▸ Work to be completed: Copy out every line in the records below that contains the string "offsetDistance".

▸ Extracted information:
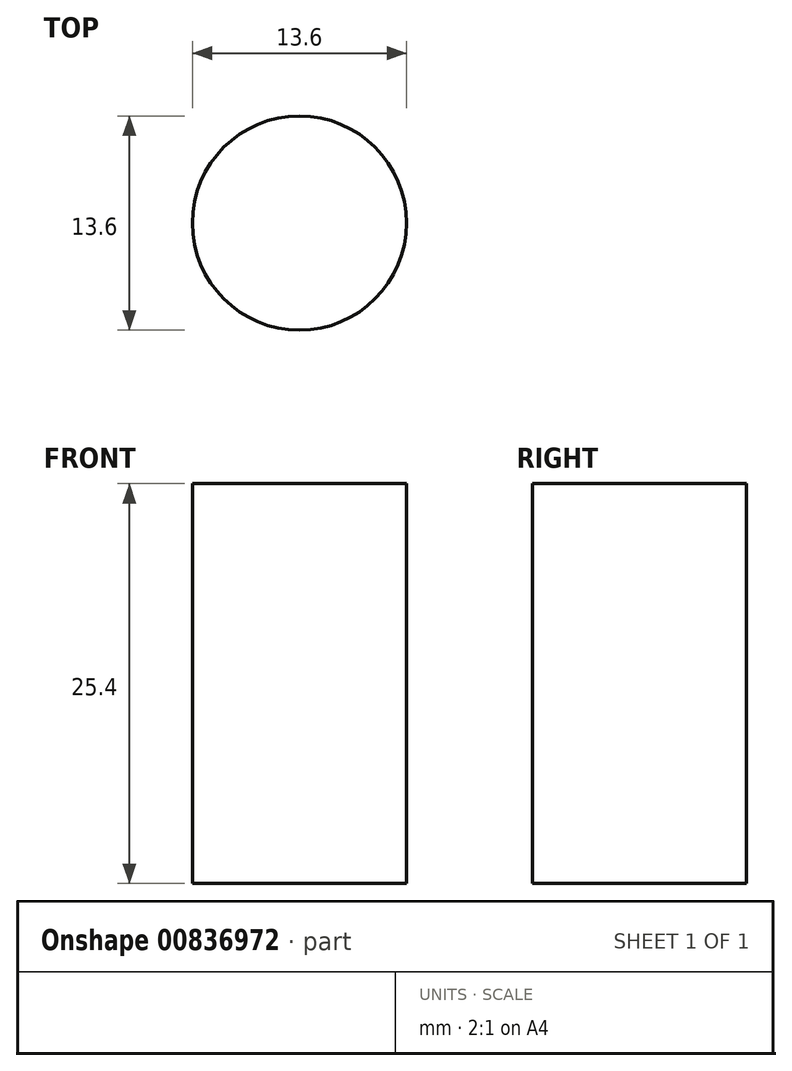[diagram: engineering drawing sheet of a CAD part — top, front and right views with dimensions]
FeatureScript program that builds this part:
annotation { "Feature Type Name" : "Feature", "Feature Type Description" : "" }
export const myFeature = defineFeature(function(context is Context, id is Id, definition is map)
    precondition{}
    {
        {
            var Q0;
            Q0=qCreatedBy(makeId("Top.planeOp"),FACE);
            var sketch = newSketch(context, id + "F0", { "sketchPlane" : qUnion([Q0])});
            skCircle(sketch, "E0", {"center": v(0, 0) * mm, "radius": 6.8 * mm});
            skSolve(sketch);
        }
        {
            var Q0;
            Q0=sQuery(id+"F0.wireOp",EDGE,"E0");
            extrude(context, id + "F1", {"bodyType" : ToolBodyType.SURFACE, "surfaceEntities" : qUnion([Q0]), "depth" : 25.4 * mm, "offsetDistance" : 25.4 * mm});
        }
    });
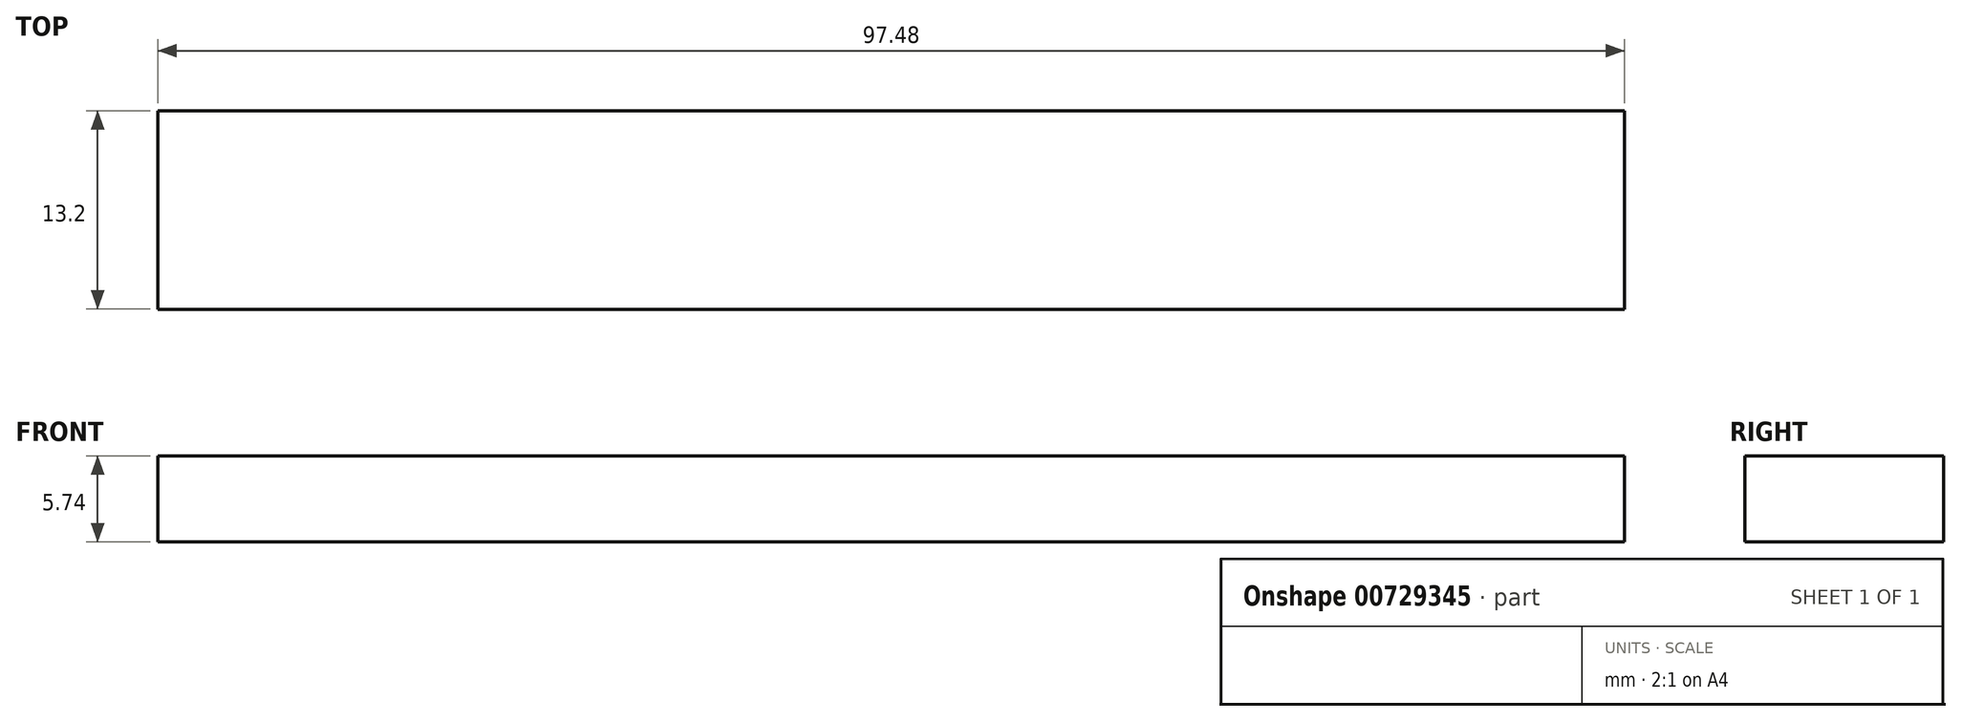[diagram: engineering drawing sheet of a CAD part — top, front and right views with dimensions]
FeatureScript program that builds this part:
annotation { "Feature Type Name" : "Feature", "Feature Type Description" : "" }
export const myFeature = defineFeature(function(context is Context, id is Id, definition is map)
    precondition{}
    {
        {
            var Q0;
            Q0=qCreatedBy(makeId("Front.planeOp"),FACE);
            var sketch = newSketch(context, id + "F0", { "sketchPlane" : qUnion([Q0])});
            skLineSegment(sketch, "E0.bottom", {"start": v(-48.74, -2.87) * mm, "end": v(48.74, -2.87) * mm});
            skLineSegment(sketch, "E0.top", {"start": v(-48.74, 2.87) * mm, "end": v(48.74, 2.87) * mm});
            skLineSegment(sketch, "E0.left", {"start": v(-48.74, -2.87) * mm, "end": v(-48.74, 2.87) * mm});
            skLineSegment(sketch, "E0.right", {"start": v(48.74, -2.87) * mm, "end": v(48.74, 2.87) * mm});
            skPoint(sketch, "E0.middle", {"position": v(0, 0) * mm});
            skSolve(sketch);
        }
        {
            var Q0;
            Q0=makeQuery(id+"F0.imprint","IMPRINT",FACE,{"disambiguationData":[TD([[makeQuery(id+"F0.imprint","IMPRINT",EDGE,{"derivedFrom":sQuery(id+"F0.wireOp",EDGE,"E0.bottom")}),1.0]])]});
            extrude(context, id + "F1", {"entities" : qUnion([Q0]), "endBound" : BoundingType.SYMMETRIC, "oppositeDirection" : true, "depth" : 13.2 * mm, "offsetDistance" : 25.4 * mm});
        }
    });
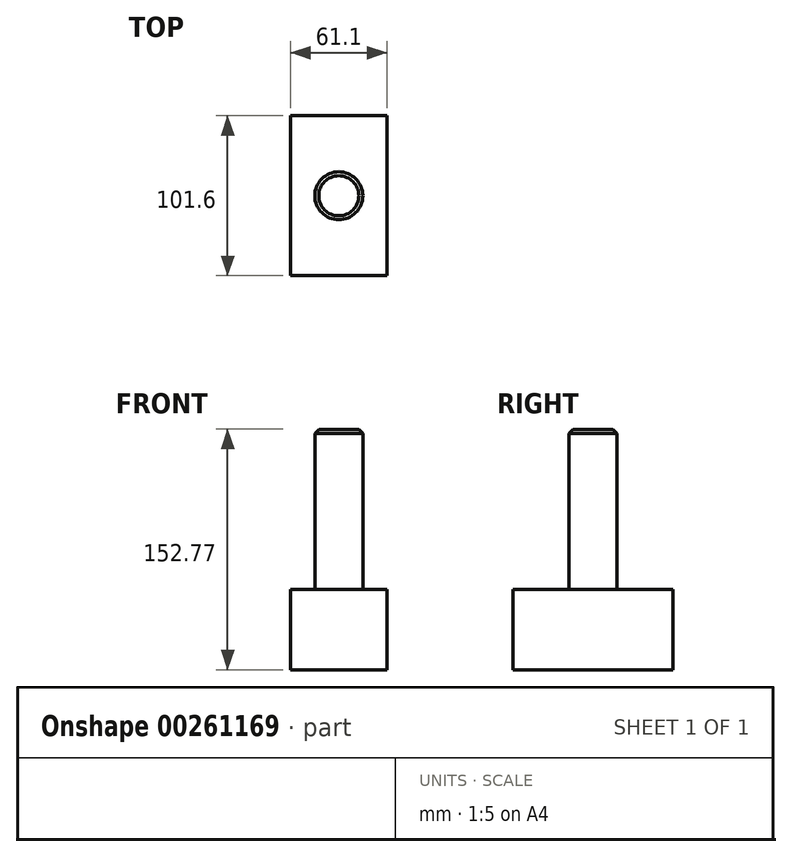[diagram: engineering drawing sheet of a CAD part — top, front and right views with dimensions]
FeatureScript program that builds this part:
annotation { "Feature Type Name" : "Feature", "Feature Type Description" : "" }
export const myFeature = defineFeature(function(context is Context, id is Id, definition is map)
    precondition{}
    {
        {
            var Q0;
            Q0=qCreatedBy(makeId("Front.planeOp"),FACE);
            var sketch = newSketch(context, id + "F0", { "sketchPlane" : qUnion([Q0])});
            skLineSegment(sketch, "E0", {"start": v(0, 29.47) * mm, "end": v(-33.6, 29.47) * mm});
            skLineSegment(sketch, "E1", {"start": v(-33.6, 29.47) * mm, "end": v(-33.6, -21.7) * mm});
            skLineSegment(sketch, "E2", {"start": v(-33.6, -21.7) * mm, "end": v(27.5, -21.7) * mm});
            skLineSegment(sketch, "E3", {"start": v(27.5, -21.7) * mm, "end": v(27.5, 29.47) * mm});
            skLineSegment(sketch, "E4", {"start": v(27.5, 29.47) * mm, "end": v(0, 29.47) * mm});
            skSolve(sketch);
        }
        {
            var Q0;
            Q0 = qSketchRegion(id + "F0", true);
            extrude(context, id + "F1", {"entities" : qUnion([Q0]), "depth" : 101.6 * mm});
        }
        {
            var Q0;
            Q0=makeQuery(id+"F1.opExtrude","SWEPT_FACE",FACE,{"disambiguationData":[OSD([sQuery(id+"F0.wireOp",EDGE,"E0"),sQuery(id+"F0.wireOp",EDGE,"E4")])]});
            var sketch = newSketch(context, id + "F2", { "sketchPlane" : qUnion([Q0])});
            skCircle(sketch, "E5", {"center": v(-3.06, -50.8) * mm, "radius": 15.24 * mm});
            skPoint(sketch, "E5.centerSnap0", {"position": v(27.5, -50.8) * mm});
            skPoint(sketch, "E5.centerSnap1", {"position": v(-3.06, -101.6) * mm});
            skSolve(sketch);
        }
        {
            var Q0;
            Q0 = qSketchRegion(id + "F2", true);
            extrude(context, id + "F3", {"entities" : qUnion([Q0]), "operationType" : NewBodyOperationType.ADD, "depth" : 101.6 * mm});
        }
        {
            var Q0;
            Q0=makeQuery(id+"F3.opExtrude","CAP_FACE",FACE,{"disambiguationData":[OSD([sQuery(id+"F2.wireOp",EDGE,"E5")])],"isStart":false});
            chamfer(context, id + "F4", {"entities" : qUnion([Q0]), "width" : 2.54 * mm, "tangentPropagation" : true});
        }
    });
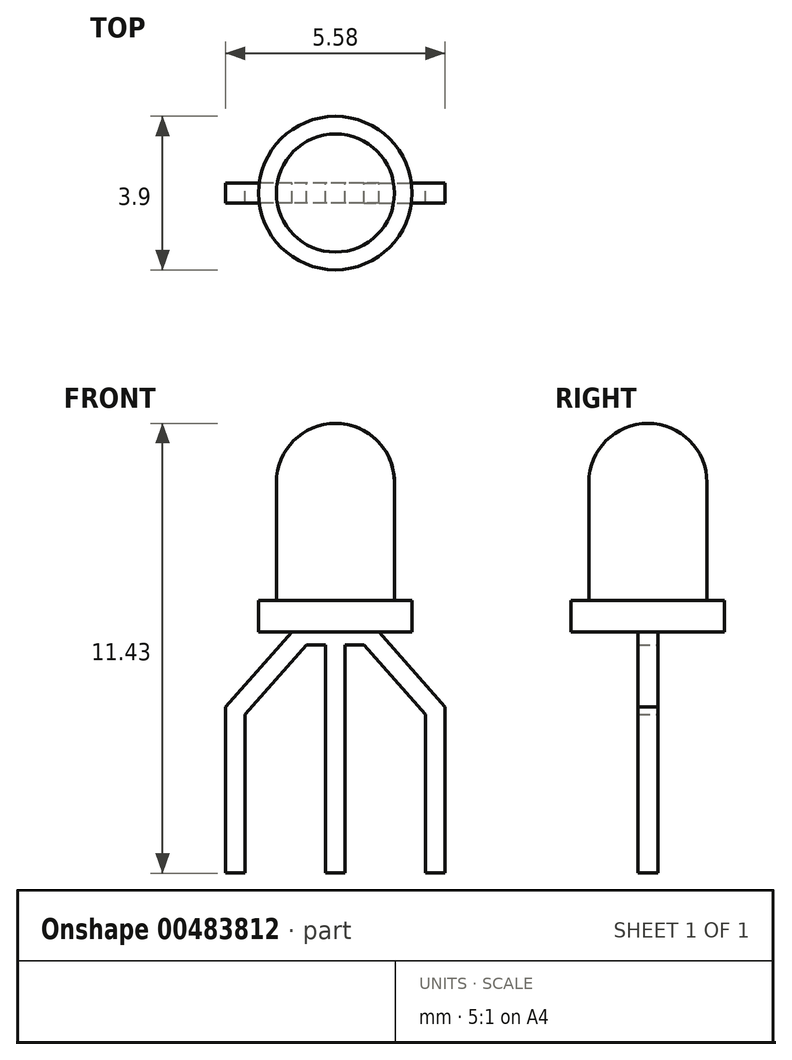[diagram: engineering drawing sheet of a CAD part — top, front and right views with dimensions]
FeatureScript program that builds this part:
annotation { "Feature Type Name" : "Feature", "Feature Type Description" : "" }
export const myFeature = defineFeature(function(context is Context, id is Id, definition is map)
    precondition{}
    {
        {
            var Q0;
            Q0=qCreatedBy(makeId("Top.planeOp"),FACE);
            var sketch = newSketch(context, id + "F0", { "sketchPlane" : qUnion([Q0])});
            skCircle(sketch, "E0", {"center": v(0, 0) * mm, "radius": 1.95 * mm});
            skSolve(sketch);
        }
        {
            var Q0;
            Q0=qSketchRegion(id+"F0",true);
            extrude(context, id + "F1", {"entities" : qUnion([Q0]), "depth" : .8 * mm});
        }
        {
            var Q0;
            Q0=makeQuery(id+"F1.opExtrude","CAP_FACE",FACE,{"disambiguationData":[OSD([sQuery(id+"F0.wireOp",EDGE,"E0")])],"isStart":false});
            var sketch = newSketch(context, id + "F2", { "sketchPlane" : qUnion([Q0])});
            skCircle(sketch, "E1", {"center": v(0, 0) * mm, "radius": 1.5 * mm});
            skSolve(sketch);
        }
        {
            var Q0;
            Q0=qSketchRegion(id+"F2",true);
            extrude(context, id + "F3", {"entities" : qUnion([Q0]), "operationType" : NewBodyOperationType.ADD, "depth" : 4.5 * mm});
        }
        {
            var Q0;
            Q0=makeQuery(id+"F3.opExtrude","CAP_EDGE",EDGE,{"disambiguationData":[OSD([sQuery(id+"F2.wireOp",EDGE,"E1")])],"isStart":false});
            fillet(context, id + "F4", {"entities" : qUnion([Q0]), "radius" : 1.5 * mm, "tangentPropagation" : true, "allowEdgeOverflow" : false});
        }
        {
            var Q0;
            Q0=qCreatedBy(makeId("Front.planeOp"),FACE);
            var sketch = newSketch(context, id + "F5", { "sketchPlane" : qUnion([Q0])});
            skLineSegment(sketch, "E2", {"start": v(0, -0.9) * mm, "end": v(0, -7.84) * mm});
            skLineSegment(sketch, "E3", {"start": v(-2.54, -0.9) * mm, "end": v(-2.54, -7.96) * mm});
            skLineSegment(sketch, "E4", {"start": v(2.54, -0.97) * mm, "end": v(2.54, -7.53) * mm});
            skLineSegment(sketch, "E5.0", {"start": v(2.29, -0.97) * mm, "end": v(2.3, -6.13) * mm});
            skLineSegment(sketch, "E6.0", {"start": v(2.8, -0.97) * mm, "end": v(2.8, -6.13) * mm});
            skLineSegment(sketch, "E7.0", {"start": v(-0.25, -0.33) * mm, "end": v(-0.25, -7.84) * mm});
            skLineSegment(sketch, "E8.0", {"start": v(0.25, -0.33) * mm, "end": v(0.25, -7.84) * mm});
            skLineSegment(sketch, "E9.0", {"start": v(-2.3, -0.9) * mm, "end": v(-2.3, -7.96) * mm});
            skLineSegment(sketch, "E10.0", {"start": v(-2.8, -0.9) * mm, "end": v(-2.79, -7.96) * mm});
            skLineSegment(sketch, "E11", {"start": v(1.1, 0) * mm, "end": v(2.8, -1.9) * mm});
            skLineSegment(sketch, "E12.MirrorCS", {"start": v(-1.1, 0) * mm, "end": v(-2.8, -1.9) * mm});
            skLineSegment(sketch, "E13.0", {"start": v(0.73, -0.33) * mm, "end": v(2.42, -2.24) * mm});
            skLineSegment(sketch, "E14.0", {"start": v(-0.73, -0.33) * mm, "end": v(-2.42, -2.24) * mm});
            skLineSegment(sketch, "E15", {"start": v(0.73, -0.33) * mm, "end": v(-0.73, -0.33) * mm});
            skLineSegment(sketch, "E16", {"start": v(1.1, 0) * mm, "end": v(-1.1, 0) * mm});
            skLineSegment(sketch, "E17", {"start": v(2.8, -6.13) * mm, "end": v(2.3, -6.13) * mm});
            skLineSegment(sketch, "E18.trimOffspring", {"start": v(-2.3, -6.13) * mm, "end": v(-2.8, -6.13) * mm});
            skLineSegment(sketch, "E19.trimOffspring", {"start": v(0.25, -6.13) * mm, "end": v(-0.25, -6.13) * mm});
            skSolve(sketch);
        }
        {
            var Q0;
            Q0=qSketchRegion(id+"F5",true);
            extrude(context, id + "F6", {"entities" : qUnion([Q0]), "depth" : .25 * mm, "hasSecondDirection" : true, "secondDirectionOppositeDirection" : true, "secondDirectionDepth" : .25 * mm});
        }
    });
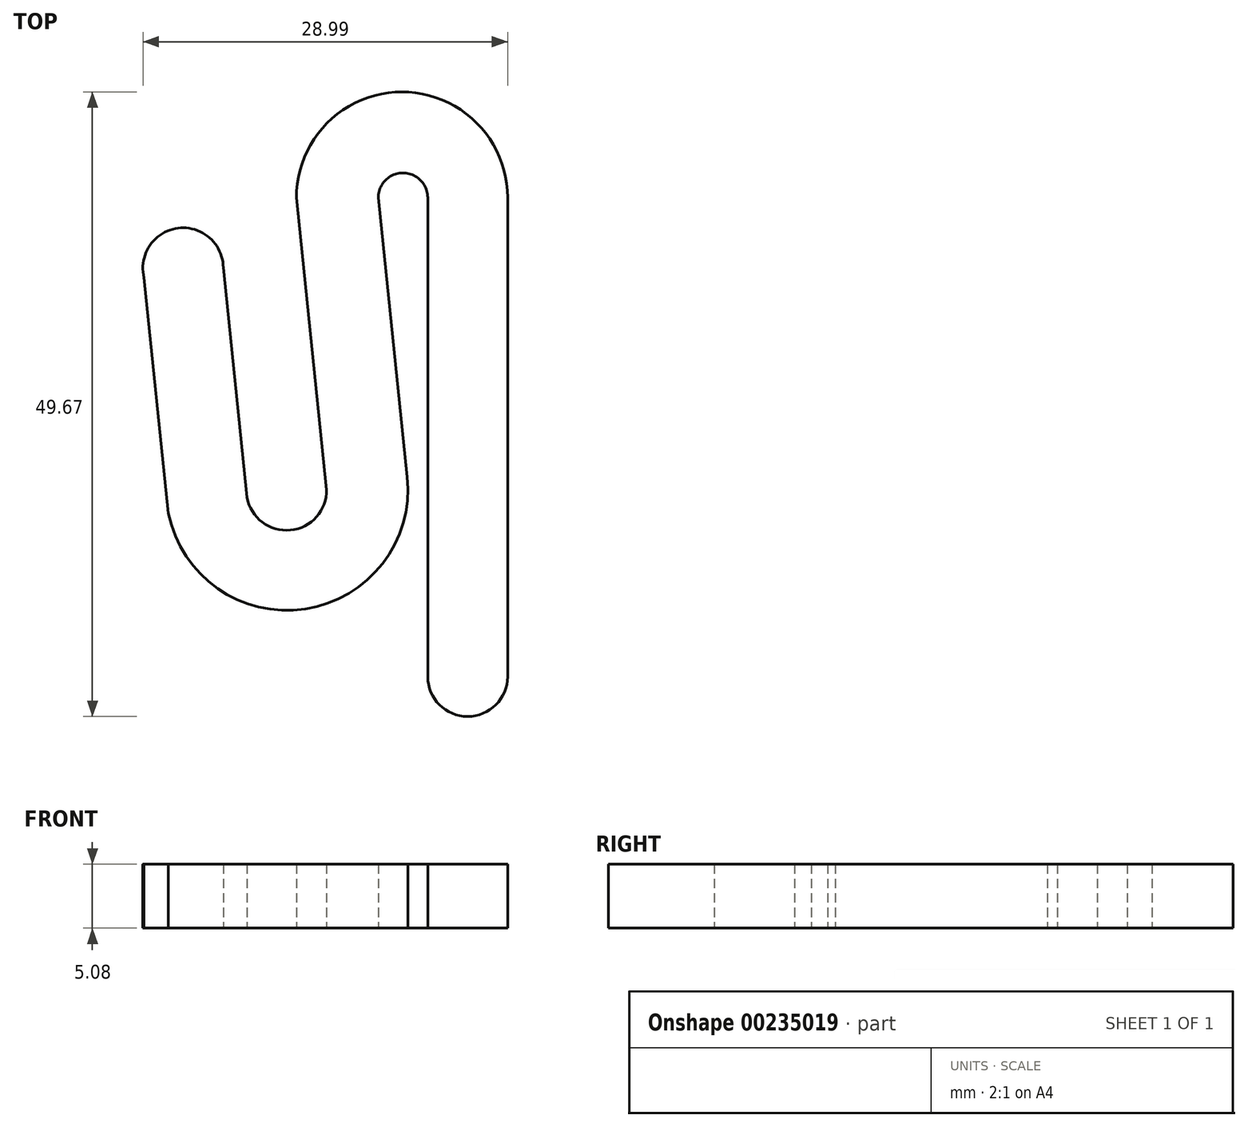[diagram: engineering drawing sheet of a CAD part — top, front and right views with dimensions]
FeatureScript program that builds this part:
annotation { "Feature Type Name" : "Feature", "Feature Type Description" : "" }
export const myFeature = defineFeature(function(context is Context, id is Id, definition is map)
    precondition{}
    {
        {
            var Q0;
            Q0=qCreatedBy(makeId("Top.planeOp"),FACE);
            var sketch = newSketch(context, id + "F0", { "sketchPlane" : qUnion([Q0])});
            skLineSegment(sketch, "E0.bottom", {"start": v(3.72, -12.18) * mm, "end": v(3.72, -12.18) * mm});
            skLineSegment(sketch, "E0.left", {"start": v(0.55, -9) * mm, "end": v(0.55, 29.1) * mm});
            skLineSegment(sketch, "E0.right", {"start": v(6.9, -9) * mm, "end": v(6.9, 29.1) * mm});
            skPoint(sketch, "E1.visualSharp", {"position": v(0.55, -12.18) * mm});
            skArc(sketch, "E1.filletArc", {"start": v(0.55, -9) * mm, "mid": v(1.48, -11.25) * mm, "end": v(3.72, -12.18) * mm});
            skPoint(sketch, "E2.visualSharp", {"position": v(6.9, -12.18) * mm});
            skArc(sketch, "E2.filletArc", {"start": v(3.72, -12.18) * mm, "mid": v(5.97, -11.25) * mm, "end": v(6.9, -9) * mm});
            skLineSegment(sketch, "E3", {"start": v(-3.37, 29.07) * mm, "end": v(-1.07, 6.87) * mm});
            skLineSegment(sketch, "E4", {"start": v(-9.9, 29.07) * mm, "end": v(-7.5, 5.88) * mm});
            skLineSegment(sketch, "E5", {"start": v(-15.76, 24.11) * mm, "end": v(-13.81, 5.26) * mm});
            skLineSegment(sketch, "E6", {"start": v(-22.1, 23.6) * mm, "end": v(-20.06, 3.98) * mm});
            skArc(sketch, "E7", {"start": v(-1.07, 6.87) * mm, "mid": v(-9.2, -3.63) * mm, "end": v(-20.06, 3.98) * mm});
            skArc(sketch, "E8", {"start": v(-15.7, 23.52) * mm, "mid": v(-19.3, 26.66) * mm, "end": v(-22, 22.73) * mm});
            skArc(sketch, "E9", {"start": v(-13.81, 5.26) * mm, "mid": v(-10.37, 2.64) * mm, "end": v(-7.5, 5.88) * mm});
            skArc(sketch, "E10", {"start": v(0.55, 29.1) * mm, "mid": v(-1.43, 31.05) * mm, "end": v(-3.37, 29.07) * mm});
            skArc(sketch, "E11", {"start": v(6.9, 29.1) * mm, "mid": v(-1.5, 37.49) * mm, "end": v(-9.9, 29.07) * mm});
            skSolve(sketch);
        }
        {
            var Q0;
            Q0 = qSketchRegion(id + "F0", true);
            extrude(context, id + "F1", {"entities" : qUnion([Q0]), "depth" : 5.08 * mm});
        }
    });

▸ Correct answer:
            extrude(context, id + "F1", {"bodyType" : ToolBodyType.SURFACE, "surfaceEntities" : qUnion([Q0]), "depth" : 25.4 * mm, "offsetDistance" : 25.4 * mm});
            extrude(context, id + "F1", {"entities" : qUnion([Q0]), "endBound" : BoundingType.SYMMETRIC, "oppositeDirection" : true, "depth" : 13.2 * mm, "offsetDistance" : 25.4 * mm});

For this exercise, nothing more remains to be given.